YOUR TASK :: Print each entry as it appears. Images stay out of the copy.

GIVEN INFORMATION ::
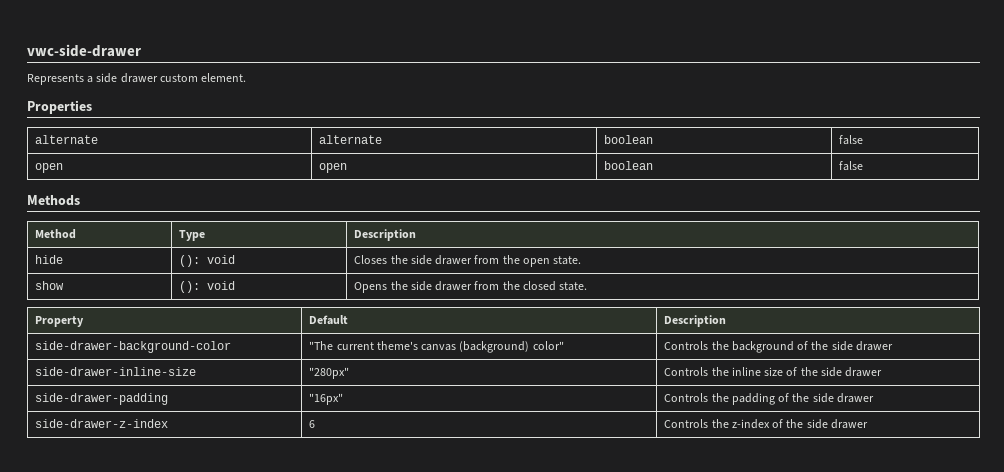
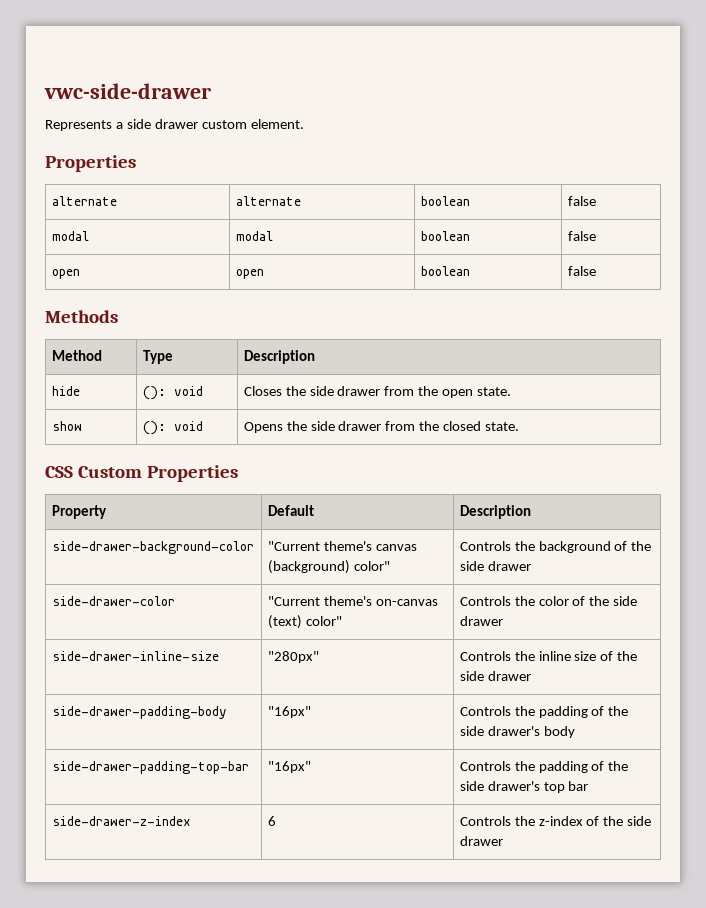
(864, 140) none -> [51,231,89,241] [235,231,273,241] [420,231,470,241] [567,231,596,241] // modal | modal | boolean | false
(588, 286) none -> [45,465,238,482] // CSS Custom Properties
[309,341,374,350] "The current -> [267,541,320,551] "Current
(893, 346) none -> [51,596,175,606] [267,596,438,606] [267,615,342,629] [459,596,638,606] [459,616,503,626] // side-drawer-color | "Current theme's on-canvas (text) color" | Controls the color of the side drawer
[35,393,169,405] [309,393,344,405] [664,393,874,405] side-drawer-padding | "16px" | Controls the padding of the side drawer -> [51,706,227,719] [267,706,311,718] [459,706,629,718] [459,726,575,738] [51,761,249,774] [267,761,311,773] [459,761,629,773] [459,781,589,793] side-drawer-padding-body | "16px" | Controls the padding of the side drawer's body // side-drawer-padding-top-bar | "16px" | Controls the padding of the side drawer's top bar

ANSWER TO THIS EXERCISE ::
(864, 140) none -> [51,231,89,241] [235,231,273,241] [420,231,470,241] [567,231,596,241] // modal | modal | boolean | false
(588, 286) none -> [45,465,238,482] // CSS Custom Properties
[309,341,374,350] "The current -> [267,541,320,551] "Current
(893, 346) none -> [51,596,175,606] [267,596,438,606] [267,615,342,629] [459,596,638,606] [459,616,503,626] // side-drawer-color | "Current theme's on-canvas (text) color" | Controls the color of the side drawer
[35,393,169,405] [309,393,344,405] [664,393,874,405] side-drawer-padding | "16px" | Controls the padding of the side drawer -> [51,706,227,719] [267,706,311,718] [459,706,629,718] [459,726,575,738] [51,761,249,774] [267,761,311,773] [459,761,629,773] [459,781,589,793] side-drawer-padding-body | "16px" | Controls the padding of the side drawer's body // side-drawer-padding-top-bar | "16px" | Controls the padding of the side drawer's top bar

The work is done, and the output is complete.